AAPI: gathering to give thanks



(Clockwise from top) Matthew Shi (12), Peter Shi (11), Perry Shu (12) and Eilene Liu (12) research how to play mahjong. The game, which originated in China in the 19th century, was one of the potential activities for the night.

(Clockwise from left) Aylla Wexler (9), Henry Tang (9), Jane Mercer (9) and Lilly Graham (9) play a game of ping-pong. Ping-pong was not the only game played during the night as some members headed outside for badminton. (AMARA SOK//USED WITH PERMISSION)

Amara Sok (12) has not decided what to bring yet  — egg rolls or sushi? If she chooses egg rolls, she’ll do both a vegetarian and a meat option to make sure more members can eat. If she selects sushi, she will buy a variety because of the time it takes to prepare the delicacy. Whatever Sok decides on, her dish will have a spot on the table at the Asian American Pacific Islander (AAPI) Friendsgiving on Nov. 19. 

Sok and other leaders of AAPI were planning to sponsor a potluck last year, but it was canceled due to COVID-19 safety concerns. The friendsgiving will be the groups’ first potluck, and AAPI members are expected to bring food — preferably from their cultural backgrounds. 

“I’m excited for food,” Sok said. “Especially if people make their food or buy their food from their background … It will be really cool and interesting to see how their food tastes.” 

Club member Colin Le (12) is choosing to bring a food that sticks to the AAPI theme: fried rice. Le is choosing the dish because it’s simple and something he can cook himself. 

“The most basic ingredient in fried rice is eggs, and depending on what I’m feeling, I might put shrimp or chicken,” Le said. “I’ll probably have to make multiple because some people don’t like certain proteins, so I might make one with chicken, one with steak and one with shrimp.” 

The event is scheduled to take place at members Matthew Shi (12) and Peter Shi’s (11) house and should last about three to four hours.
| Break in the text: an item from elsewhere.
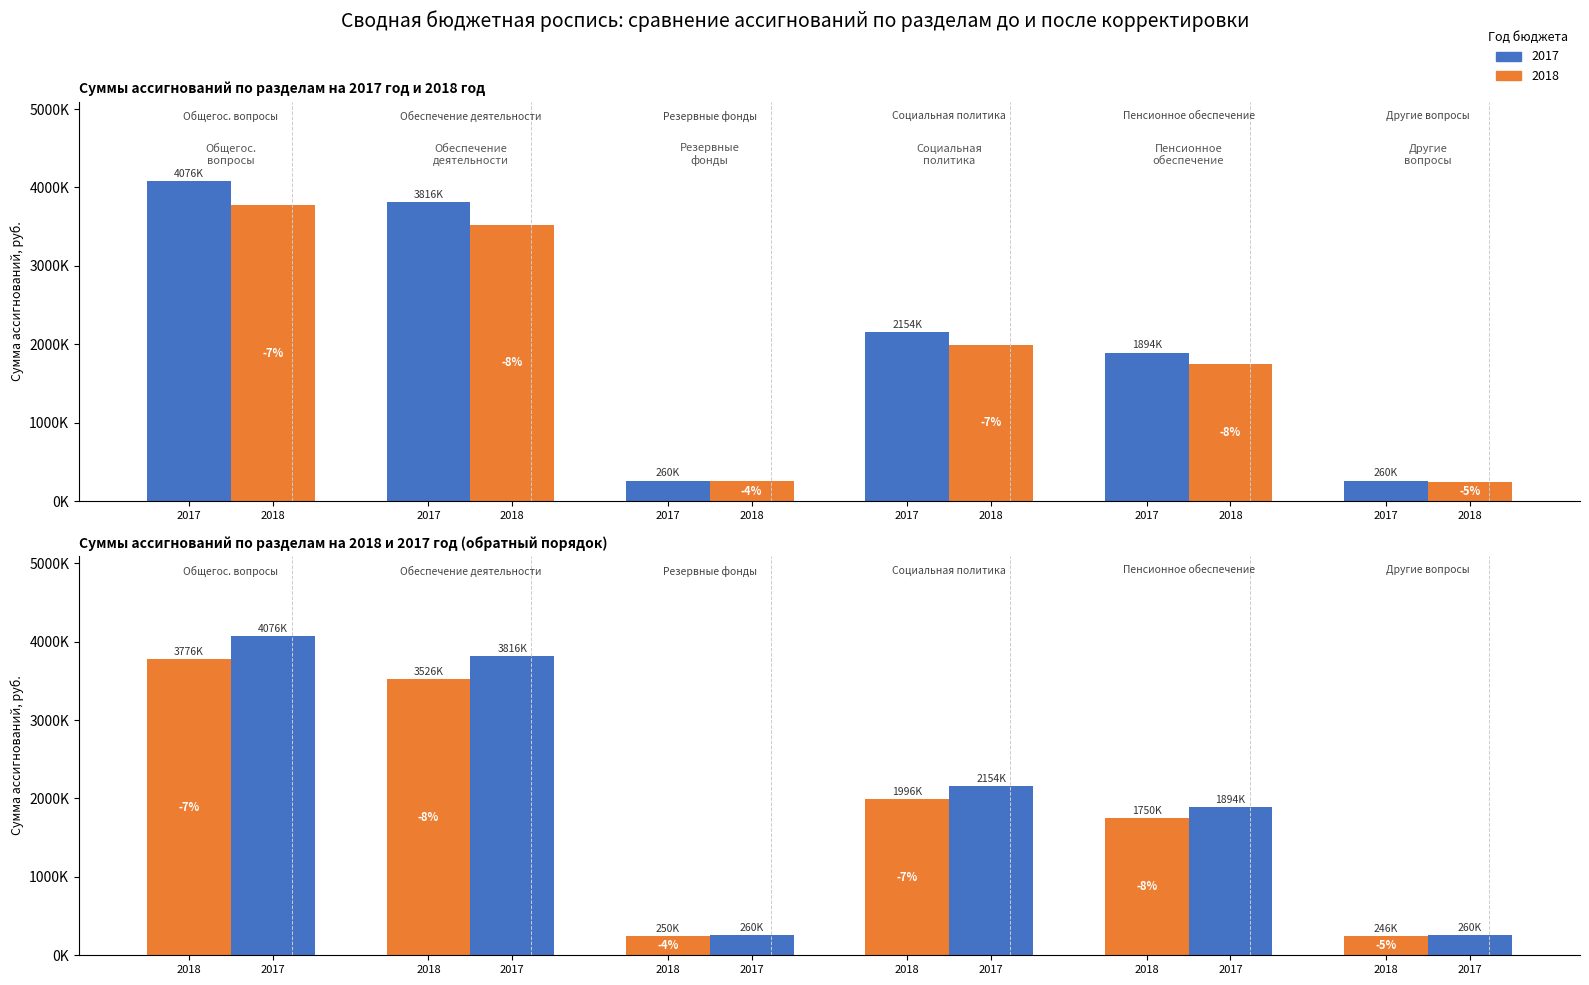

True or false: 2018 has a value of 366544 at 2017.

False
Besides eating and socializing, members will have the option to partake in karaoke and games. 

“It’s just a nice way to bring the community together,” Le said. “It’s a fairly new club, so even though it’s already November, we’re still taking time to get to know each other. So, it’s really nice to have this event where we can all gather and eat and have some fun.” 

Le’s favorite event in the club’s history was a visit from Japanese guest speaker, Maika Yamaoka. Yamaoka is the outreach director for the University of Memphis and the Memphis Botanic Gardens. She shared many facets of Japanese culture including language, dances and songs. 
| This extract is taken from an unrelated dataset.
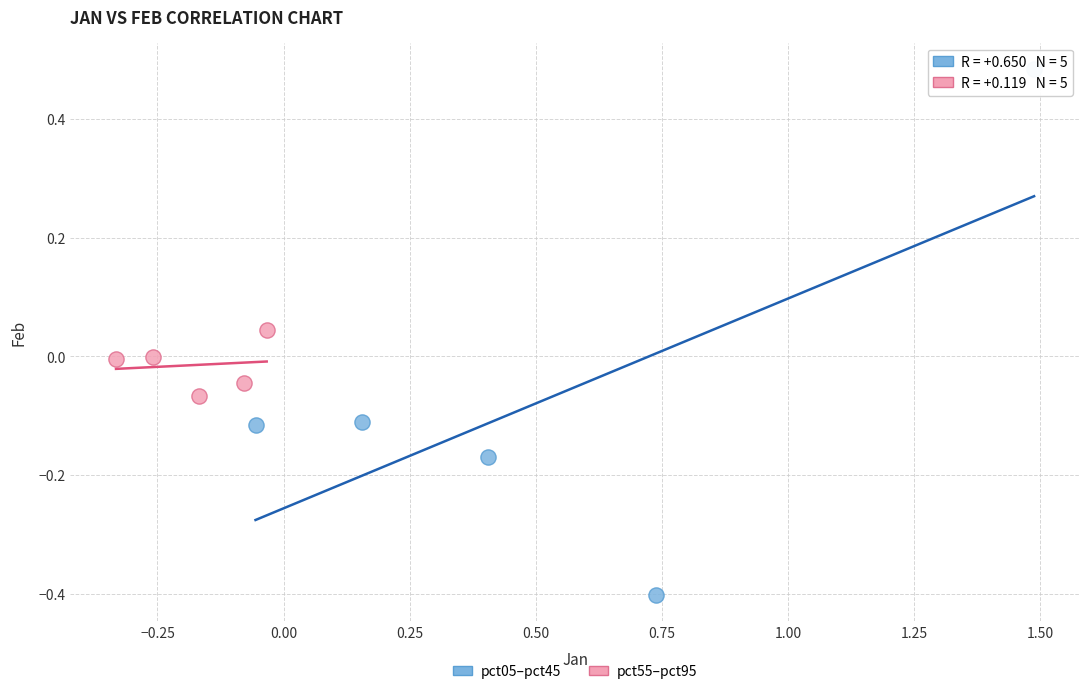

Which series contains the lowest Y value?

pct05–pct45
“Most of our events aren’t usually educational, but for that one, it was one of our few really educational ones, and also it was like the one time we had a guest speaker too,” Le said. “So, it was nice to learn from someone that actually has experience.”

While Sok and the leaders of AAPI are planning to invite Yamaoka back on Jan. 31, the club has other events in the works for the rest of the year. Sok plans for the club to celebrate Lunar New Year again and to try something new by celebrating the Cambodian,Thai and Laotian New Year in April as well. Sok also wants to bring back an AAPI panel that was created through Zoom in past years.

“[AAPI panelists would] discuss about their experiences and stuff, and especially because of the racism that was occurring during the COVID year and even now too, so I was thinking about having that again, but having it in person,” Sok said. 

The friendsgiving will be a chance for all members to mingle and for the many freshmen to get to know the upperclassmen. Le regrets that when he was a freshman, he did not join any clubs and did not have the chance to meet as many people as he would have liked, but AAPI helped build his circle and could perhaps build friendships for new members. 

“I’m thankful for getting to meet so many new people, because when I first went to White Station, I started out with no friends at all — I didn’t know anyone,” Le said. “So, finding a club that I was interested in, and finding other like-minded people really helped me gain some new friends.”